## MATERIAL FOR THIS TASK
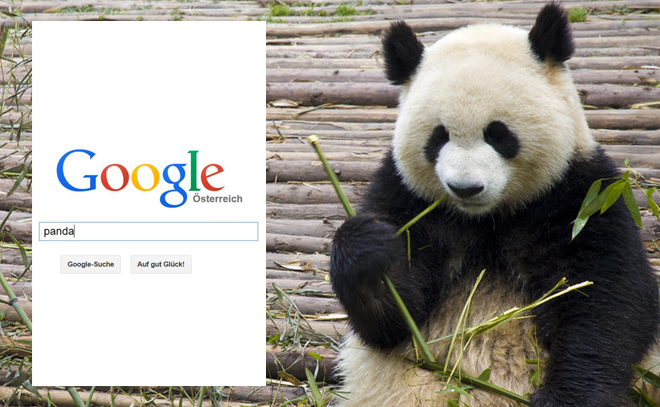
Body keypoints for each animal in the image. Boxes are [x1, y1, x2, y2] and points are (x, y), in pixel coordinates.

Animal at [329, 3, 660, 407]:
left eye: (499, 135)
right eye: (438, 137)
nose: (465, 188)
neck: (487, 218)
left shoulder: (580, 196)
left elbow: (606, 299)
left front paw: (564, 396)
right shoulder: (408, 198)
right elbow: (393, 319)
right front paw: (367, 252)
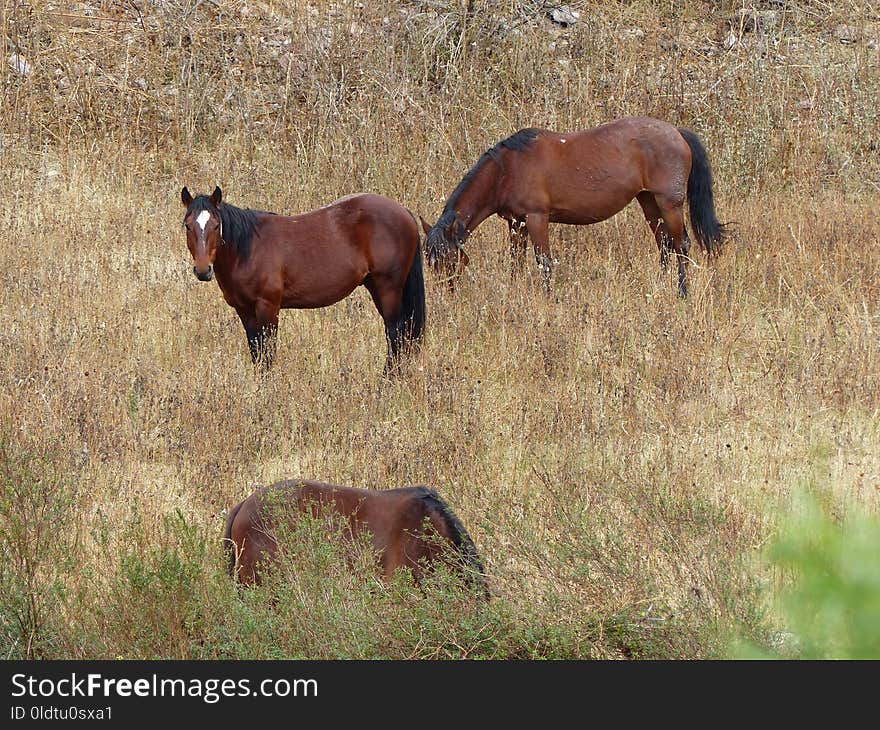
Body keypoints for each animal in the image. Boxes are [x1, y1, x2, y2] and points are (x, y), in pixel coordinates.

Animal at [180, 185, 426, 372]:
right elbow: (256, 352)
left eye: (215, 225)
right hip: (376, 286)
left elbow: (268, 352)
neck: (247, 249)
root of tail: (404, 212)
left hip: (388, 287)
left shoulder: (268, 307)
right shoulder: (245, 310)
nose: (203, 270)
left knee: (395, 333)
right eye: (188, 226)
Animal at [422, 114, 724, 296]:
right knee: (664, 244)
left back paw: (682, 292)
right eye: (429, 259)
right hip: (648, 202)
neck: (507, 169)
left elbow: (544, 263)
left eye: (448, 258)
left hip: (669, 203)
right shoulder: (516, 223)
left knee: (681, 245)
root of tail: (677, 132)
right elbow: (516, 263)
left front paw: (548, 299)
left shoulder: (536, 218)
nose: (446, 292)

--

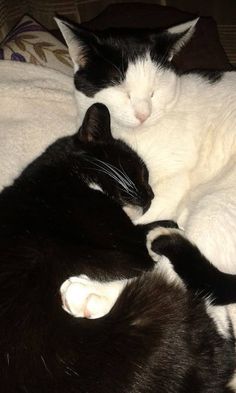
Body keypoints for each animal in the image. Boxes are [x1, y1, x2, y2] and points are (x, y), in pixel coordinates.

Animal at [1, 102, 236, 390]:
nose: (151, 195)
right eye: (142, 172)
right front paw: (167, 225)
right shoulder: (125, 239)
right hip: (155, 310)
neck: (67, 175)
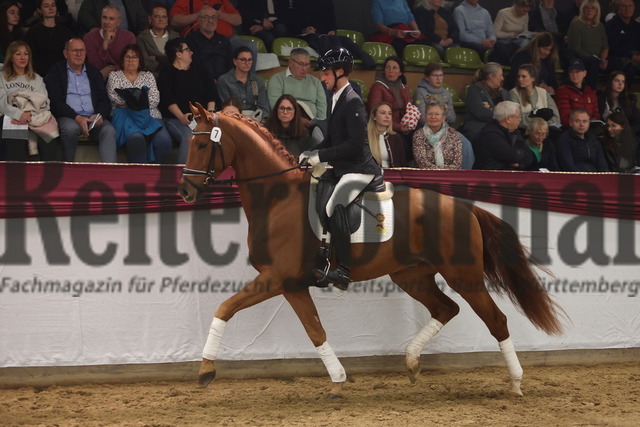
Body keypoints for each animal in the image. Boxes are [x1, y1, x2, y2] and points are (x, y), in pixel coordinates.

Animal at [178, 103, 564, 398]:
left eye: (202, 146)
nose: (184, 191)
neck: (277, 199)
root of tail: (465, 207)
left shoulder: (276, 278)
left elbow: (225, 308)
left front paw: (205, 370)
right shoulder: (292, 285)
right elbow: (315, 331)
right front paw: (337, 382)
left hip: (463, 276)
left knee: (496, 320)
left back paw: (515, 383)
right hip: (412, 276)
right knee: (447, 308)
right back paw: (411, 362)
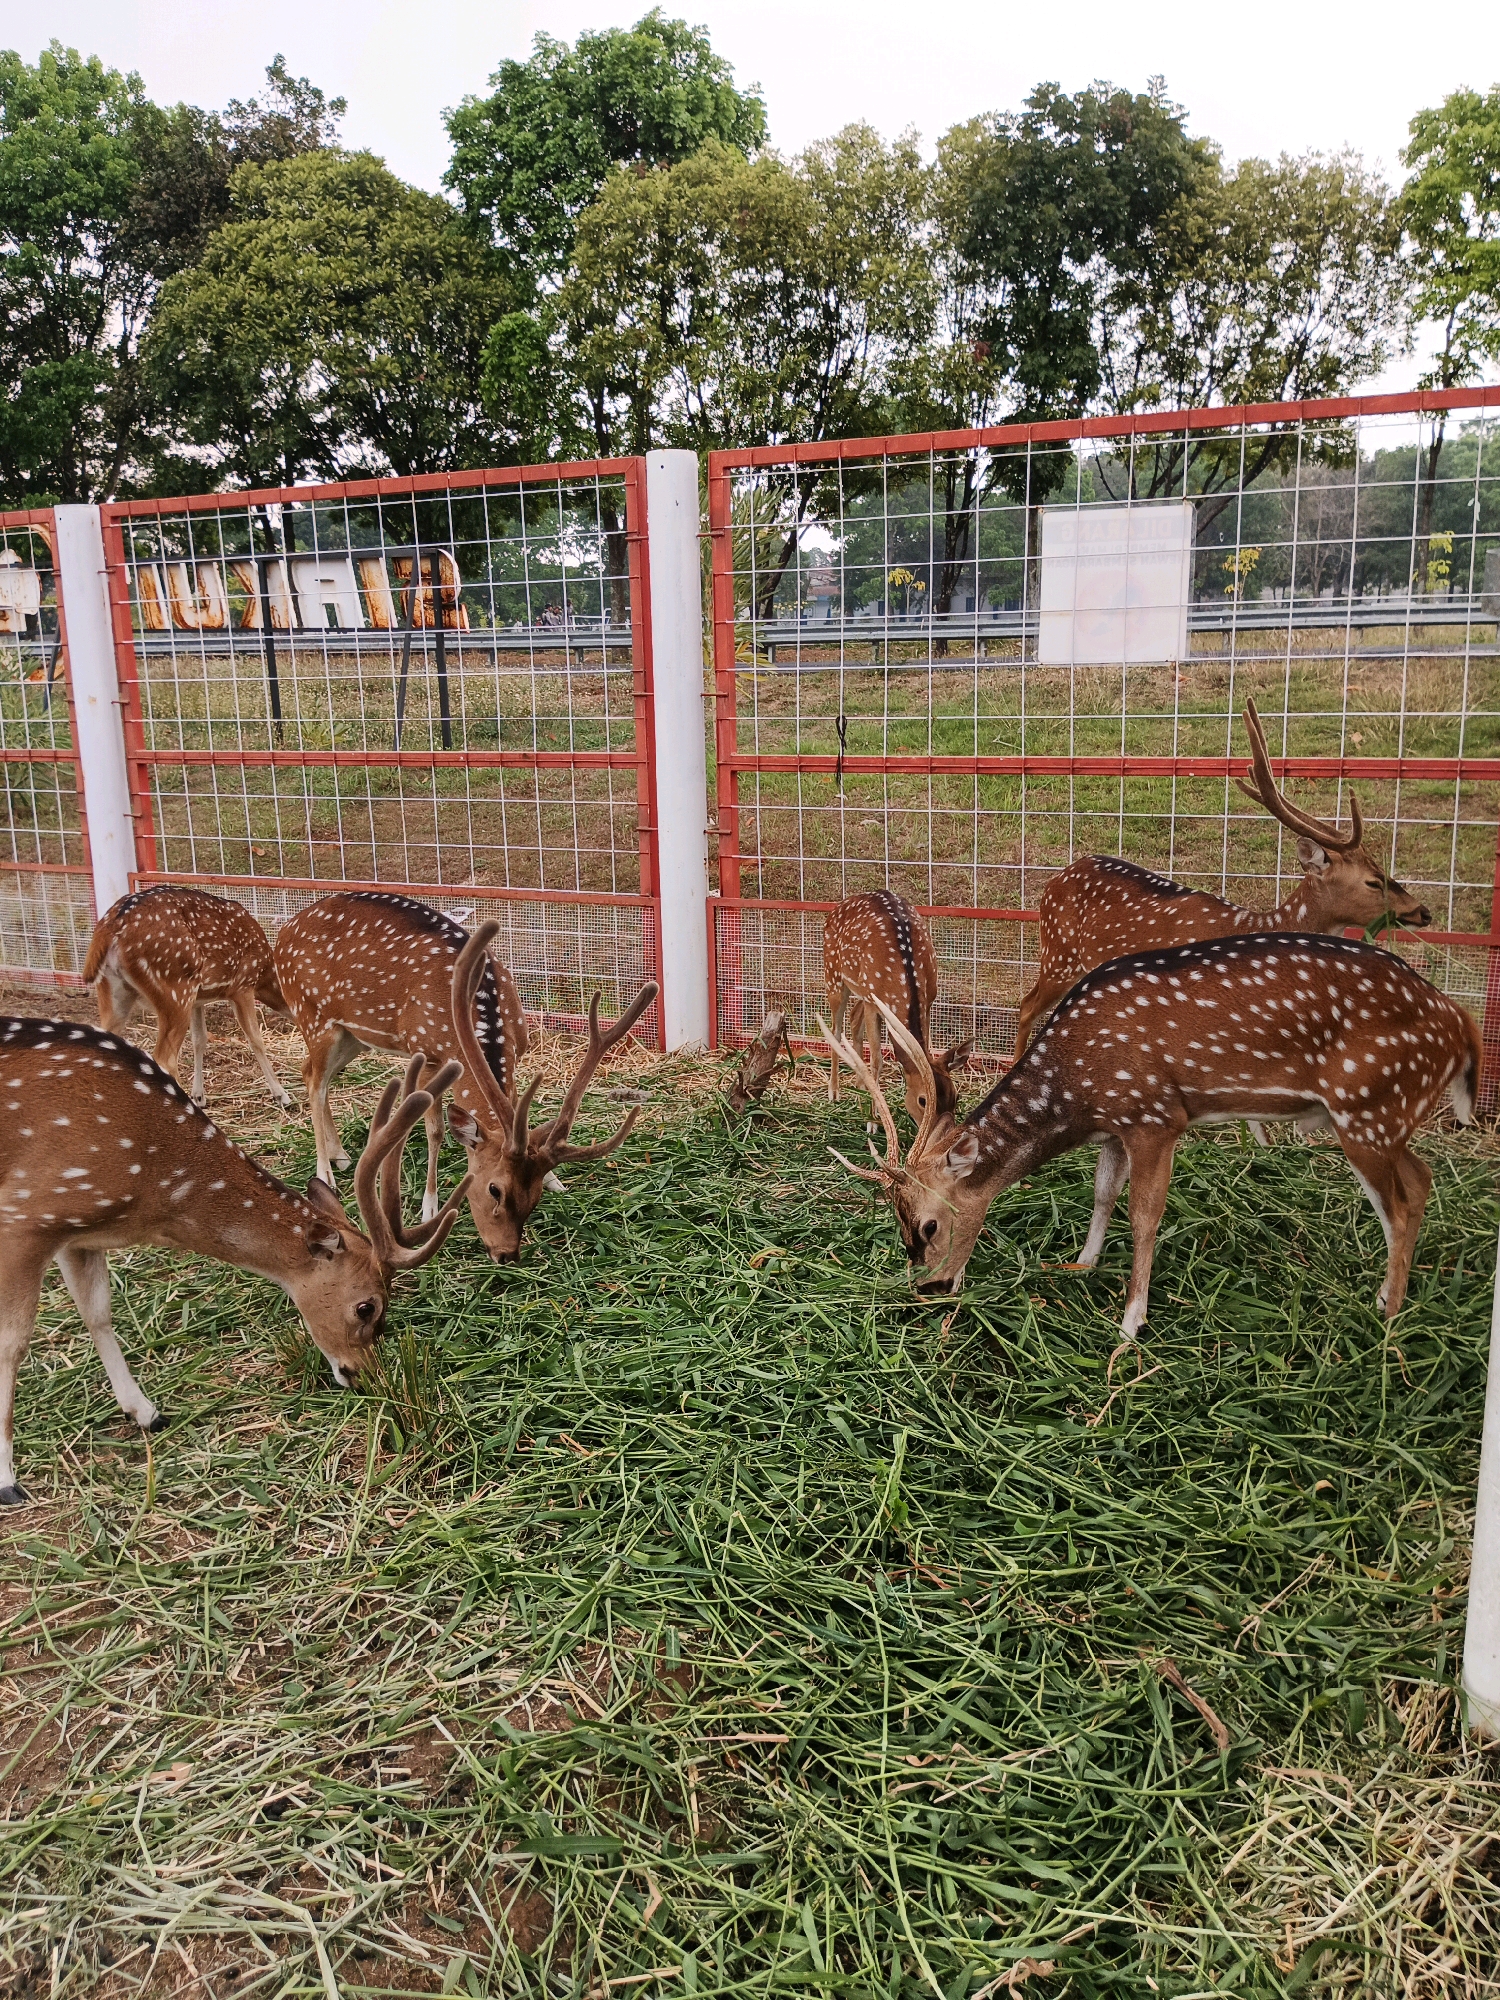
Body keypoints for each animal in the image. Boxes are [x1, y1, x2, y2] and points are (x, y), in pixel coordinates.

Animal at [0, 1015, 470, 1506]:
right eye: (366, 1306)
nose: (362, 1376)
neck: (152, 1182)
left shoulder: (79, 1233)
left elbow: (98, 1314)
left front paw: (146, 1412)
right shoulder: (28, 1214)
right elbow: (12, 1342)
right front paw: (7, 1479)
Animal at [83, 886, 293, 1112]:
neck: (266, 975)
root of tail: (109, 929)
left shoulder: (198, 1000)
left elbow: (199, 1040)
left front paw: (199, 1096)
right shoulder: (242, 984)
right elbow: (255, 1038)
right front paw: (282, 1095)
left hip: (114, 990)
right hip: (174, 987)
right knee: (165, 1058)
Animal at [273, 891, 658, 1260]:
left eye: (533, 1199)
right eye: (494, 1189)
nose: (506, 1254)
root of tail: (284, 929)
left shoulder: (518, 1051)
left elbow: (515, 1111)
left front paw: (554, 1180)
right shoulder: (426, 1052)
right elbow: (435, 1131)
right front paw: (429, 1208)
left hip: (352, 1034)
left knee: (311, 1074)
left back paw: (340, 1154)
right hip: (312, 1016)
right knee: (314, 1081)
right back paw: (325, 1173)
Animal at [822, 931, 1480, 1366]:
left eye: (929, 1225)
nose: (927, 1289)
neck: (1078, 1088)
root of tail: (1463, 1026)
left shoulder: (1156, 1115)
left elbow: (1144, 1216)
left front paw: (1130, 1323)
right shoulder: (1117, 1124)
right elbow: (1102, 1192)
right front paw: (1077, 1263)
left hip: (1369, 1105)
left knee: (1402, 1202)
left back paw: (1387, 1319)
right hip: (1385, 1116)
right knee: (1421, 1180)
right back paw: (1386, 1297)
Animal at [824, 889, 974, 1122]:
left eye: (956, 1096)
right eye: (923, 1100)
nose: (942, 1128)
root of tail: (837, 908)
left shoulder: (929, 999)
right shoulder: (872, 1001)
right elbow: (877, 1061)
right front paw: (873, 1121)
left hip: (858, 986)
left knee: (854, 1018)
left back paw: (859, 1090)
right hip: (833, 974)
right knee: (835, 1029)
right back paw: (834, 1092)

## EXERCISE
Filter the records down to the lines containing the word "neck", and copy those.

## SOLVED EXERCISE
neck: (487, 218)
neck: (247, 249)
neck: (507, 169)
neck: (67, 175)
neck: (277, 199)
neck: (152, 1182)
neck: (266, 975)
neck: (1078, 1088)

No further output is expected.